The fact that she kept the baby once she got pregnant, and did not marry, was definitely more unusual. I think given the fact that she was lost in the middle of the pack of Myklebost children, she grew up with an unconventional and more liberal-minded mother, and the terrible losses she and Oleanna suffered, led her to cling to that which gave her some measure of peace, but also allowed her to be defiant in the face of the whims of fate.

* Dr. Ellen Rees, University of Oslo: "Domesticated Wilderness in Two Norwegian Children's Classics" (Scandinavian Studies; Spring 2011)

With your first sentence, you talk of how Oleanna was "beset by ghosts," referring to her inability to set aside her grief for her lost family members. The otherworldly has a gentle yet haunting presence in the novel, such as the flowers blooming out of season in the woods at her mother's gravesite, and Oleanna imagines seeing her late mother and sisters when she's ill with fever. Aside from these brief hints and glimpses, the novel reads as mainstream historical fiction. How did you decide how much of the fantastic to weave into the story?

The fantastic elements emerged very naturally from the story itself. Folk beliefs were still very much a part of life into the early 20th century, but there was a tension with the coming of the modern world into the mountains. I didn't want to put a spotlight on those beliefs, but fantastic elements in the book can be read as a nod to the times and beliefs passing away. They're also suggestive of Oleanna's mindset after so much loss.

What part of the research or writing process did you enjoy the most?

The research was such a joy, because it made sense of the stories and traditions that I had learned from my mom and grandmother. I particularly loved delving into the folk arts, and learning about the women's suffrage movement.

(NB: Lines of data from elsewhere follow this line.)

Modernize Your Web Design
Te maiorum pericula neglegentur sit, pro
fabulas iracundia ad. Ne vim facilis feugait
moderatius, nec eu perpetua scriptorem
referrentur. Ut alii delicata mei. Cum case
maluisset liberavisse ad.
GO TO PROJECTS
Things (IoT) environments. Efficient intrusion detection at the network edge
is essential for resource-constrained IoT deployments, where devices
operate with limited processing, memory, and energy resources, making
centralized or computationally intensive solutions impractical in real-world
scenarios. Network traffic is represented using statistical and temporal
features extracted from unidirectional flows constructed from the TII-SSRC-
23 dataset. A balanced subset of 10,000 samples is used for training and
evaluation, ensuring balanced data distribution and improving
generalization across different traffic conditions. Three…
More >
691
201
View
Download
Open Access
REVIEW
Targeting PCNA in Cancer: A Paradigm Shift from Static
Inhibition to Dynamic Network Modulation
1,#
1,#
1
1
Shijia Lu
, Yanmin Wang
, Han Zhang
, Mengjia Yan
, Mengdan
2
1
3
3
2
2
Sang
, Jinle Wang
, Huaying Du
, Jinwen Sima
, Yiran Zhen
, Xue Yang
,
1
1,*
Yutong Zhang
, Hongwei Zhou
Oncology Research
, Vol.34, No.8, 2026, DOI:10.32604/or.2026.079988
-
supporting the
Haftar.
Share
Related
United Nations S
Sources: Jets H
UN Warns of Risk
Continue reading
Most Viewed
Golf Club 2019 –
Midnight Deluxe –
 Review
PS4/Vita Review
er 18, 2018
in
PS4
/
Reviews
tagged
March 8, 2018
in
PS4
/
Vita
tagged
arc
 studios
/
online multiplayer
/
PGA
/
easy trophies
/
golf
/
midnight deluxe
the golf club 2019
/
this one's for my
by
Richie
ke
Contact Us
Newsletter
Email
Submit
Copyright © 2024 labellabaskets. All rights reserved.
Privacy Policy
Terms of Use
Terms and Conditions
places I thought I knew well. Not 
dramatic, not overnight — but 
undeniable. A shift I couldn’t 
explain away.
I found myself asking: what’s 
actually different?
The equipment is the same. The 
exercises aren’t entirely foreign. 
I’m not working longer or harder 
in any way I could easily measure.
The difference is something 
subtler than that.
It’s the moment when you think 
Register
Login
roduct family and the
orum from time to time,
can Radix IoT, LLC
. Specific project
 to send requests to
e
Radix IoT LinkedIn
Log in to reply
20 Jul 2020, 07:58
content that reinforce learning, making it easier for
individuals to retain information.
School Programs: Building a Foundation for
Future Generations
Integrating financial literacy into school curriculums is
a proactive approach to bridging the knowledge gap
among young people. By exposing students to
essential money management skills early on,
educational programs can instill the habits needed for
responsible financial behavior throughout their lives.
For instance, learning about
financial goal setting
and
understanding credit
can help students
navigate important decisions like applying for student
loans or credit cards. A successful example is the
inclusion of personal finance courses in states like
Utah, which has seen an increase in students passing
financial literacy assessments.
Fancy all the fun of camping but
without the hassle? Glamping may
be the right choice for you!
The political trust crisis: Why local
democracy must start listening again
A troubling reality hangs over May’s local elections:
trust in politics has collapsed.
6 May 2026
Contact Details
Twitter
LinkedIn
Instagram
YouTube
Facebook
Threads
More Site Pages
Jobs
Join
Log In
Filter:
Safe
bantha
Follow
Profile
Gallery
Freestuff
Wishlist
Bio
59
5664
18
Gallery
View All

The writing process was difficult. I wrote (and edited, and rewrote) another novel, and made a start on two others, while I was writing Oleanna. The themes and characters were very close to the bone, and I needed to take breaks to get my brain recalibrated and come back with fresh eyes.

The three Myklebost siblings in Oleanna are very different. Did you relate more easily to any of them?

I could definitely relate to all three of them in different ways, but Oleanna is the character I can relate to most, which is probably why it took so darn long to write this novel.

Can you give any examples of how Oleanna's character developed or changed during the writing process -- or did you have her personality solidified in your mind early on?

It was a real journey, getting to know Oleanna and trying to understand her choices. The basic core of her personality was set from the start, as were her challenges and struggles, but what she ultimately did with them was something we discovered together. I tried always to put myself in her shoes, in her milieu, and not judge her choices or impose my mindset on her. It's sometimes a tough thing to do as a writer, especially with a character with whom you feel so strong a connection.


Julie K. Rose is an author of historical and mainstream fiction with a touch of the fantastic.  She is a longtime member of the Historical Novel Society and a former reviewer for the Historical Novels Review. She lives in the Bay Area and loves reading (especially Patrick O'Brian), watching episodes of Doctor Who, and enjoying the amazing natural beauty of Northern California. Oleanna, short-listed in the 2011 Faulkner-Wisdom literary competition, is her second novel.  It was published in January ($20.00 pb / $5.99 on Kindle, 341pp).